> **What to work on**:
a – Name every U.S. state mentioned in the article about using federal land for housing.
b – Go on with the article about using federal land for housing, starting after its final sentence.

══ Excerpt provided

Lawmakers have set their sights on a long-time solution to a nationwide housing shortage: federal land.
Politico reported earlier this month on the emergence of bipartisan support to target public lands for new housing developments.
“It’s simple in theory,” the magazine reported. “The federal government — which owns roughly 28 percent of the land in the U.S. — would open up bidding for parcels to developers who commit to keeping a certain percentage of the units at an affordable level for the local population.”
“Imagine having a county where over 90 percent of the land can’t have housing despite many acres being appropriate for development, all because it’s federally managed,” Republican Rep. John Curtis of Utah told Politico. “The idea is a practical solution, and including it in the Republican platform is welcome news for Utahns struggling with housing affordability.”
Curtis, who won the Utah Republican Senate primary earlier this summer, introduced legislation to allow the sale of federal acres to state and local governments to build new homes. Sen. Mike Lee of Utah proposed a similar bill in the upper chamber.
The federal government owns just under a third of all land in the United States, with 92 percent across 12 western states. Roughly 63 percent of Utah’s land is federally managed, while other states similarly struggling with high housing costs, such as California, Oregon, and Nevada, also govern just a fraction of the property within their own borders.
The federal government owns 45 percent of California, 52 percent of Oregon, and 80 percent of Nevada.

════
══ Entries provided

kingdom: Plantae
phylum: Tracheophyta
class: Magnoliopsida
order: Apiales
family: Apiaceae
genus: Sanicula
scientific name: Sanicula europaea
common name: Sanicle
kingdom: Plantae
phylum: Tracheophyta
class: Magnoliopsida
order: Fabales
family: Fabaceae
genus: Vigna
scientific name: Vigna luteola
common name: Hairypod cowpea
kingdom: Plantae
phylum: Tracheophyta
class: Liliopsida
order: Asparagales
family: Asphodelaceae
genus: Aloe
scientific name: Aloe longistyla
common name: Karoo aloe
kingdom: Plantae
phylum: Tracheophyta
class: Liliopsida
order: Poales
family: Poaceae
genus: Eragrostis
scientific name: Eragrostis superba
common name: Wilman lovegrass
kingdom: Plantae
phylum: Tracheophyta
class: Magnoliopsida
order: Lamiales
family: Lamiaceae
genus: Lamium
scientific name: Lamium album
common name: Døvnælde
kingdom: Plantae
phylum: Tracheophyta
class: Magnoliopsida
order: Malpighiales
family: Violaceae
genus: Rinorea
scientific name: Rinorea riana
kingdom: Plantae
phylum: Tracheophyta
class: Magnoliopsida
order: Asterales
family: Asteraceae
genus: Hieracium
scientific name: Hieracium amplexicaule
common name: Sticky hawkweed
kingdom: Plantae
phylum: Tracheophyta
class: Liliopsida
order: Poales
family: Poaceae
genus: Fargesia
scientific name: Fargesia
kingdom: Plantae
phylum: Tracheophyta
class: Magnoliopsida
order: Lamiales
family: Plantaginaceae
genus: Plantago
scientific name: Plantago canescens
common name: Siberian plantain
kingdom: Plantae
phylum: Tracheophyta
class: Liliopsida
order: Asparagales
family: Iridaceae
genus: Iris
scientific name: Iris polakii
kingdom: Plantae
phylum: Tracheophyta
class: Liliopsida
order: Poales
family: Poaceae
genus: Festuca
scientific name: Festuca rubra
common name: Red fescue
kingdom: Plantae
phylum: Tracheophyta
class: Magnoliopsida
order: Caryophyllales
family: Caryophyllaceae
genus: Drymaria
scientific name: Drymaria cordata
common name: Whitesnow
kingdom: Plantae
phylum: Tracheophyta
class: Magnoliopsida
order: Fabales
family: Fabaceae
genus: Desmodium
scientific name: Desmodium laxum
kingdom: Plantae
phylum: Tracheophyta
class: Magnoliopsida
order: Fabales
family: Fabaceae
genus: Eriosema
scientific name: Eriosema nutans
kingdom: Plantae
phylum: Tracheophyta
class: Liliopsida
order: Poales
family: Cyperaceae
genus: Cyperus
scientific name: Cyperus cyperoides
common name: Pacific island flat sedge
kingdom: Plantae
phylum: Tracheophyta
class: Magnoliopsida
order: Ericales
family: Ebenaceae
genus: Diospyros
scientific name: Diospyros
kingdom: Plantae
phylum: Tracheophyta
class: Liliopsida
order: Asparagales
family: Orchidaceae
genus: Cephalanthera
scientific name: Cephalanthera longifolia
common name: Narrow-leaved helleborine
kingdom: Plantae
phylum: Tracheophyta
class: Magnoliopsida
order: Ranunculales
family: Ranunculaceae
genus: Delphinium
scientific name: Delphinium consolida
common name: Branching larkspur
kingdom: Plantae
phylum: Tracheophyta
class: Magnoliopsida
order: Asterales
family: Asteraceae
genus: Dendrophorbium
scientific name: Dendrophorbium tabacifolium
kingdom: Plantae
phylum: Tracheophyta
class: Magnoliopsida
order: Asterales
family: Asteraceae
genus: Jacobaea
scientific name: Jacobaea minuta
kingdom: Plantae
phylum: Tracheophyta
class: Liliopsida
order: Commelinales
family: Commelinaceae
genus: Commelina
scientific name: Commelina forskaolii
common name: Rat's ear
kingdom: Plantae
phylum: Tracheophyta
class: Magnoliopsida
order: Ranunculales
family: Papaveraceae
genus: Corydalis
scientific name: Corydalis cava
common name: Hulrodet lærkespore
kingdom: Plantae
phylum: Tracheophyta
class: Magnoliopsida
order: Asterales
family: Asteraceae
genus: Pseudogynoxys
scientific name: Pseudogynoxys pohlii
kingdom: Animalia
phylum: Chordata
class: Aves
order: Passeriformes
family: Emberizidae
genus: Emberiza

════

> **Answers for the exercise**:
a – Utah, California, Oregon, Nevada

b –
According to Zillow, in June, the U.S. housing shortage grew from 4.3 million in 2021 to 4.5 million in 2022. Mortgages and rent, meanwhile, remain primary drivers of inflation, with shelter costs at more than 5 percent higher than a year ago. Federal land has historically held the solution to American housing needs, with lawmakers now leveraging the government’s vast acreage to build new homes just as 19th-century predecessors encouraged western settlement with the Homestead Act.
While the strategy to target public lands for additional housing has garnered support from Democrats in the White House, Politico reported the Biden administration “is taking a different — and more circumscribed — approach” from Republicans.
“The administration effort is focused on ‘vacant and surplus federal lands that are within existing development zones and in metros that face shortages of affordable housing,’ said a White House aide who was granted anonymity to discuss differences with the Lee bill,” Politico reported. “‘Given those careful considerations, the overwhelming majority of federal lands are unsuitable for housing development and not part of our focus,’ the aide said.”
Far-left environmental groups have endorsed White House plans to restrict land sales for affordable housing to urban areas while fearmongering about Republican proposals as an effort to eliminate public property.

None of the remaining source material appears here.